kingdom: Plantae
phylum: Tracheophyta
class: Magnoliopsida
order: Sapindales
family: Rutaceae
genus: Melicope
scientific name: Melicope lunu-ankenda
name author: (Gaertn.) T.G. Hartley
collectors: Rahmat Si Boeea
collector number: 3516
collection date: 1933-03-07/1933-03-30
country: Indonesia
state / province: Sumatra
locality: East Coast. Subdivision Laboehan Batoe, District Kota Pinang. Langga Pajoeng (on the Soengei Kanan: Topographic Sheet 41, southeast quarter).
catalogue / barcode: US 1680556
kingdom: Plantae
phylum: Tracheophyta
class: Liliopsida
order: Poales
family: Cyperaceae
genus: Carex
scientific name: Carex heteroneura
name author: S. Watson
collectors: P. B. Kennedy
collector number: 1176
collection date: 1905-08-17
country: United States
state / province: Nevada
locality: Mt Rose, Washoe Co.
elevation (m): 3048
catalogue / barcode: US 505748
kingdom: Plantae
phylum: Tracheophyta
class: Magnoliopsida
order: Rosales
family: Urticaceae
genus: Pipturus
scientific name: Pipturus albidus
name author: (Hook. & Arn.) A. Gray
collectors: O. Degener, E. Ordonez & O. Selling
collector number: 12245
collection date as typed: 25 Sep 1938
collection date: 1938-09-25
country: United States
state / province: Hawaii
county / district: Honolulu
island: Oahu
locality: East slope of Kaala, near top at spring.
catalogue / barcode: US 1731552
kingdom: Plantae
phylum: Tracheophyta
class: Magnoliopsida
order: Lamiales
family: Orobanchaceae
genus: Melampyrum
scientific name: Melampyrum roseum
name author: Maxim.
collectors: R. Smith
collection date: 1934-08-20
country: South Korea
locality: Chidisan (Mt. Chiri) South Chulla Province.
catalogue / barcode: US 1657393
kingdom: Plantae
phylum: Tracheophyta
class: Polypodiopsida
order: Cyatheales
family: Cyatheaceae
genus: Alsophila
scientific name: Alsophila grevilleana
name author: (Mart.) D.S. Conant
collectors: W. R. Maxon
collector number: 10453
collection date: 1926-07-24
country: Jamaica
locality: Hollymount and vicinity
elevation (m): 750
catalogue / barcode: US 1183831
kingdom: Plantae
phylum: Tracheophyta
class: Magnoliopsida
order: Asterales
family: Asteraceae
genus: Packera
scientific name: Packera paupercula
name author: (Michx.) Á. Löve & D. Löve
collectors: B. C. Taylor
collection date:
☆ ☆ ☆
◆ WORK TO COMPLETE
Format every line of the rows above as a single numbered list, leaving out any blank lines.

◆ SOLUTION FOR THIS EXERCISE
1. kingdom: Plantae
2. phylum: Tracheophyta
3. class: Magnoliopsida
4. order: Sapindales
5. family: Rutaceae
6. genus: Melicope
7. scientific name: Melicope lunu-ankenda
8. name author: (Gaertn.) T.G. Hartley
9. collectors: Rahmat Si Boeea
10. collector number: 3516
11. collection date: 1933-03-07/1933-03-30
12. country: Indonesia
13. state / province: Sumatra
14. locality: East Coast. Subdivision Laboehan Batoe, District Kota Pinang. Langga Pajoeng (on the Soengei Kanan: Topographic Sheet 41, southeast quarter).
15. catalogue / barcode: US 1680556
16. kingdom: Plantae
17. phylum: Tracheophyta
18. class: Liliopsida
19. order: Poales
20. family: Cyperaceae
21. genus: Carex
22. scientific name: Carex heteroneura
23. name author: S. Watson
24. collectors: P. B. Kennedy
25. collector number: 1176
26. collection date: 1905-08-17
27. country: United States
28. state / province: Nevada
29. locality: Mt Rose, Washoe Co.
30. elevation (m): 3048
31. catalogue / barcode: US 505748
32. kingdom: Plantae
33. phylum: Tracheophyta
34. class: Magnoliopsida
35. order: Rosales
36. family: Urticaceae
37. genus: Pipturus
38. scientific name: Pipturus albidus
39. name author: (Hook. & Arn.) A. Gray
40. collectors: O. Degener, E. Ordonez & O. Selling
41. collector number: 12245
42. collection date as typed: 25 Sep 1938
43. collection date: 1938-09-25
44. country: United States
45. state / province: Hawaii
46. county / district: Honolulu
47. island: Oahu
48. locality: East slope of Kaala, near top at spring.
49. catalogue / barcode: US 1731552
50. kingdom: Plantae
51. phylum: Tracheophyta
52. class: Magnoliopsida
53. order: Lamiales
54. family: Orobanchaceae
55. genus: Melampyrum
56. scientific name: Melampyrum roseum
57. name author: Maxim.
58. collectors: R. Smith
59. collection date: 1934-08-20
60. country: South Korea
61. locality: Chidisan (Mt. Chiri) South Chulla Province.
62. catalogue / barcode: US 1657393
63. kingdom: Plantae
64. phylum: Tracheophyta
65. class: Polypodiopsida
66. order: Cyatheales
67. family: Cyatheaceae
68. genus: Alsophila
69. scientific name: Alsophila grevilleana
70. name author: (Mart.) D.S. Conant
71. collectors: W. R. Maxon
72. collector number: 10453
73. collection date: 1926-07-24
74. country: Jamaica
75. locality: Hollymount and vicinity
76. elevation (m): 750
77. catalogue / barcode: US 1183831
78. kingdom: Plantae
79. phylum: Tracheophyta
80. class: Magnoliopsida
81. order: Asterales
82. family: Asteraceae
83. genus: Packera
84. scientific name: Packera paupercula
85. name author: (Michx.) Á. Löve & D. Löve
86. collectors: B. C. Taylor
87. collection date:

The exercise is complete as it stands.